No need to reply to the text. Your opinion of her has probably changed, but it isn't worth making an issue of. Shame though, and I hope it doesn't spoil your pleasure in your dn.

Asmywhimsytakesme · 02/10/2012 10:10

This reply has been deleted

Message withdrawn at poster's request.

oldraver · 02/10/2012 10:12

ooh I would be evil and make her sweat

ScrambledSmegs · 02/10/2012 10:12

That's not an apology! Bloody cheek!

bigkidsdidit · 02/10/2012 10:14

I am STAGGERED by that text. What a cow.

I wouldn't reply. And I wouldn't be friends with her any more either - just polite. But I am a champion grudge holder!

Katisha · 02/10/2012 10:16

And who was she on the phone TO?

I don't think you should just accept her telling you to forget it.

fuzzpig · 02/10/2012 10:16

Shock at the text!

Madmum24 · 02/10/2012 10:16

Your gift sounds absolutely wonderful, but then again i love practical stuff BUT not everyone does. Perhaps she is the type that instead of you putting time, effort and love into something for your neice, she would have preferred a designer pair of baby socks for example. there are many people like that.

I remember when I had my ds I got quite a few pieces of jewellery for him as presents which went to the charity shop but hey some people are into that tat. I would have much preferred something practical, or hand me down baby gros etc.

You now know you have to be on your guard with your SIL, and not to ever go down the loving, time consuming present route again. Something blingy, tacky will be more up her street by the sounds of it.

I would be even more annoyed by her attempt of an apology than the original offensive comment.

Aspiemum2 · 02/10/2012 10:18

The key is to find a very noisy toy that doesn't have an off button. When ds1 was little he had a rocking snail shape sorter, the slightest thing set it off and it was very loud with no off switch
Ds1 loved it, I didn't. Get Dn something like that and say nothing about it Grin

hattymattie · 02/10/2012 10:18

That text is dismissive and designed to belittle what she has done and make you feel bad if you don't accept her so called apology. She is a bitch I honestly can't believe such insensitive people exist.
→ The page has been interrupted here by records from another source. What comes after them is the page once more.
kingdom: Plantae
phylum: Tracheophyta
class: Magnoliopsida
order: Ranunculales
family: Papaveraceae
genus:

Aspiemum2 · 02/10/2012 10:19

Oh and when she's older stickle bricks and Lego, they never clear them up properly and they really hurt when you stand on them GrinGrin

OrangeFireandGoldashes · 02/10/2012 10:20

I suspect you'll probably either say yes or say nothing, OP, because you're clearly a lovely person who is worth ten of your SIL and you care about your brother, but if it were me I wouldn't be able to leave it, moral high ground or not.

I'd be texting something like "Fair's fair, we've now both received something from the other that we think is crap - you got my present, and I got this excuse for an apology."